Collected data
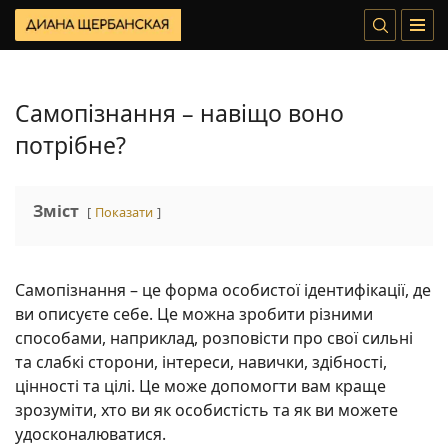
Самопізнання – навіщо воно
потрібне?
Зміст
Показати
Самопізнання – це форма особистої ідентифікації, де
ви описуєте себе. Це можна зробити різними
способами, наприклад, розповісти про свої сильні
та слабкі сторони, інтереси, навички, здібності,
цінності та цілі. Це може допомогти вам краще
зрозуміти, хто ви як особистість та як ви можете
удосконалюватися.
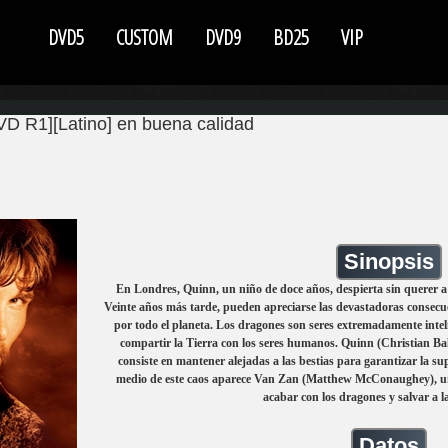
DVD5
CUSTOM
DVD9
BD25
VIP
VD R1][Latino] en buena calidad
Sinopsis
En Londres, Quinn, un niño de doce años, despierta sin querer a
Veinte años más tarde, pueden apreciarse las devastadoras consecue
por todo el planeta. Los dragones son seres extremadamente intel
compartir la Tierra con los seres humanos. Quinn (Christian Ba
consiste en mantener alejadas a las bestias para garantizar la 
medio de este caos aparece Van Zan (Matthew McConaughey), u
acabar con los dragones y salvar a 
Datos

▶ _How to complete this task_: Please repeat the material with "Datos" swapped for "Detalles" and all other text unchanged. Leave out the pictures.

▶ _Exercise answer_:
Самопізнання – навіщо воно
потрібне?
Зміст
Показати
Самопізнання – це форма особистої ідентифікації, де
ви описуєте себе. Це можна зробити різними
способами, наприклад, розповісти про свої сильні
та слабкі сторони, інтереси, навички, здібності,
цінності та цілі. Це може допомогти вам краще
зрозуміти, хто ви як особистість та як ви можете
удосконалюватися.
DVD5
CUSTOM
DVD9
BD25
VIP
VD R1][Latino] en buena calidad
Sinopsis
En Londres, Quinn, un niño de doce años, despierta sin querer a
Veinte años más tarde, pueden apreciarse las devastadoras consecue
por todo el planeta. Los dragones son seres extremadamente intel
compartir la Tierra con los seres humanos. Quinn (Christian Ba
consiste en mantener alejadas a las bestias para garantizar la 
medio de este caos aparece Van Zan (Matthew McConaughey), u
acabar con los dragones y salvar a 
Detalles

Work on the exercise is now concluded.